I know Pydantic is modifying low-level details of attribute access; perhaps there is a way to define computed field in Pydantic in a different way?
import pydantic
class Object(object):
def __init__(self,*,value): self.value=value
half=property(lambda self: .5*self.value,lambda self,h: setattr(self,'value',h*2))
class Pydantic(pydantic.BaseModel):
class Config:
extra='allow'
value: float
half=property(lambda self: .5*self.value,lambda self,h: setattr(self,'value',h*2))
o,p=Object(value=1.),Pydantic(value=1.)
print(o.half,p.half)
o.half=p.half=2
print(o.value,p.value)
outputs (value=1. was not modified by assigning half in the Pydantic case):
0.5 0.5
4 1.0
I happened to be working on the same problem today. Officially it is not supported yet, as discussed here.
However, I did find the following example which works well:
class Person(BaseModel):
first_name: str
last_name: str
full_name: str = None
@validator("full_name", always=True)
def composite_name(cls, v, values, **kwargs):
return f"{values['first_name']} {values['last_name']}"
Do make sure your derived field comes after the fields you want to derive it from, else the values dict will not contain the needed values (e.g. full_name comes after first_name and last_name that need to be fetched from values).
UPDATE: As Hyagoro mentions below, there is now an officially supported computed_field decorator in Pydantic 2. Unfortunately, that feature won't be backported to Pydantic v1 (Source).
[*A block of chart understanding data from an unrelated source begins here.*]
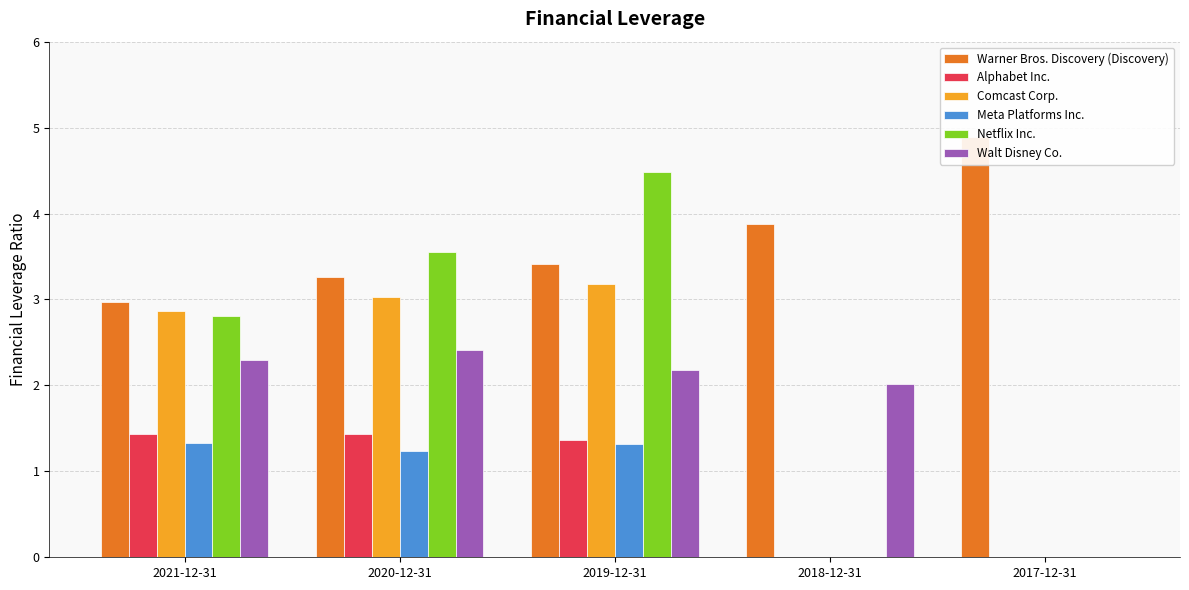

Where is Walt Disney Co. nearest to the value 1?

2017-12-31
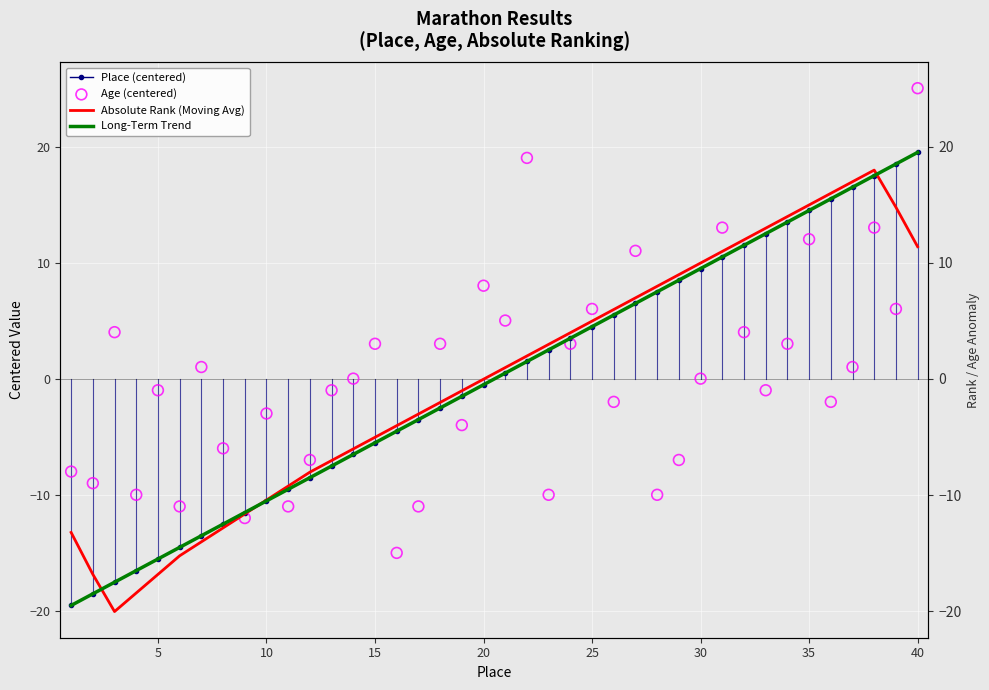

Which series reaches the minimum Y coordinate?

Absolute Rank (Moving Avg)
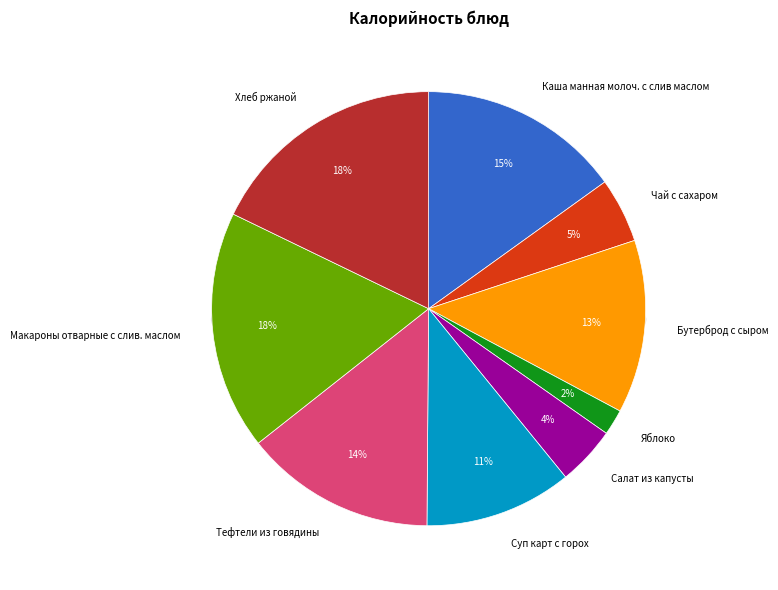

Combined, do Суп карт с горох and Бутерброд с сыром account for over 50%?

No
So in Pydantic v2 the above example becomes:
from pydantic import BaseModel, computed_field
class Person(BaseModel):
first_name: str
last_name: str
full_name: str = None
@computed_field
@property
def composite_name(self):
return f"{self.first_name} {self.last_name}"
Instead of using a property, here's an example which shows how to use pydantic.root_validator to compute the value of an optional field:
https://daniellenz.blog/2021/02/20/computed-fields-in-pydantic/
I've adapted this for a similar application:
class Section (BaseModel):
title: constr(strip_whitespace=True)
chunks: conlist(min_items=1, item_type=Chunk)
size: typing.Optional[ PositiveInt ] = None
role: typing.Optional[ typing.List[ str ]] = []
license: constr(strip_whitespace=True)
@root_validator
def compute_size (cls, values) -> typing.Dict:
if values["size"] is None:
values["size"] = sum([
chunk.get_size()
for chunk in values["chunks"]
])
return values
In this case each element of the discriminated union chunks has a get_size() method to compute its size. If the size field isn't specified explicitly in serialization (e.g., input from a JSON file) then it gets computed.